In Scozia l'ultimo tracollo dell'Italia ovale Il solito «cucchiaio» è una vera umiliazione

Due tornei senza vittorie per una Nazionale che si è esaltata solo per un trucco

Paolo Bugatto

Edimburgo Ne parlerà con il presidente, Conor O' Shea, portando in dote il secondo cucchiaio di legno di fila, il primo sotto la sua gestione. Per l'Italia del rugby ancora un whitewash dopo la sconfitta per 29-0 rimediata a Murrayfield contro la Scozia. Si chiude nel peggiore dei modi, un po' come era accaduto lo scorso anno a Cardiff. Il torneo è da dimenticare. 5 sconfitte, 201 punti subiti, appena 50 quelli realizzati. In classifica zero punti per dirla alla Mourinho. O'Shea ha ragione quando dice che il lavoro è lungo e che la strada da fare è tanta. Il suo è un mantra che oggi è un alibi venato di realismo. Non basta battere il Sudafrica o prendersi gioco dell'ortodossia inglese sulla ruck per dare una svolta ad un movimento anemico che esprime una Nazionale mediocre. Il Sei Nazioni è servito per riportarci con i piedi per terra. A Murrayfield tra indisciplina e palloni regalati, tutto facile per gli highlanders, un po' come è accaduto sempre in questa edizione. Quattro mete e punto di bonus per gli avversari. Due anni fa li avevamo battuti a domicilio, questa volta ce li hanno restituiti con gli interessi al termine di ottanta minuti tutto sommato anonimi. Senza Favaro e Campagnaro, spicca la solitudine di Parisse in un coro di eterne promesse.

E' un'Italia con poco carattere e che non sa salire in cattedra. Attacca male, segna poco e si deve attaccare al sofisma della ruck-non ruck per nascondere la polvere sotto il tappeto. Anche a Murrayfield ci abbiamo provato inflazionando la rimessa laterale in zona d'attacco per regalare palla agli avversari. Per non parlare delle scelte conservative pur di non essere costretti a tirar fuori gli attributi. Se, sul tabellone, alla voce Italia si legge zero è stato anche per questo.

Il rischio è che a fallire sia l'intero sistema Italia. Zebre e Treviso che da anni hanno affittato le ultime due caselle della classifica del Pro12, la dicono lunga sulla nostra consistenza in campo internazionale. Se poi aggiungiamo un campionato di eccellenza che solo in parte sforna talenti da proporre in azzurro, e se mettiamo anche i ragazzi dell'Under 20 che vengono legnati a scadenze regolari ecco che il dramma è su tutta la linea. Quest'anno non c'è stata partita che non abbiamo perso, tra prima squadra e azzurrini.

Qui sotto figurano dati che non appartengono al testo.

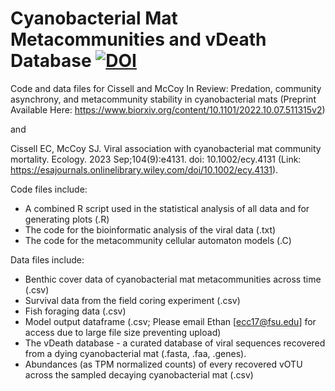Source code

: # Cyanobacterial Mat Metacommunities and vDeath Database <a href="https://zenodo.org/badge/latestdoi/542609534"><img src="https://zenodo.org/badge/542609534.svg" alt="DOI"></a>

Code and data files for Cissell and McCoy In Review: Predation, community asynchrony, and metacommunity stability in cyanobacterial mats (Preprint Available Here: https://www.biorxiv.org/content/10.1101/2022.10.07.511315v2) 

and 

Cissell EC, McCoy SJ. Viral association with cyanobacterial mat community mortality. Ecology. 2023 Sep;104(9):e4131. doi: 10.1002/ecy.4131 (Link: https://esajournals.onlinelibrary.wiley.com/doi/10.1002/ecy.4131). 

Code files include:
- A combined R script used in the statistical analysis of all data and for generating plots (.R)
- The code for the bioinformatic analysis of the viral data (.txt)
- The code for the metacommunity cellular automaton models (.C)


Data files include:
- Benthic cover data of cyanobacterial mat metacommunities across time (.csv)
- Survival data from the field coring experiment (.csv)
- Fish foraging data (.csv)
- Model output dataframe (.csv; Please email Ethan [ecc17@fsu.edu] for access due to large file size preventing upload)
- The vDeath database - a curated database of viral sequences recovered from a dying cyanobacterial mat (.fasta, .faa, .genes). 
- Abundances (as TPM normalized counts) of every recovered vOTU across the sampled decaying cyanobacterial mat (.csv)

Per questo il lavoro lungo da fare è soprattutto quello di Stephen Aboud, chiamato a dare una sistemata al serbatoio e fare una scelta: continuare a costruire in casa le premesse per essere competitivi nell'alto livello oppure seguire la strada del passato e affidare alla maggiore competitività di altri campionati la maturazione dei nostri migliori giocatori.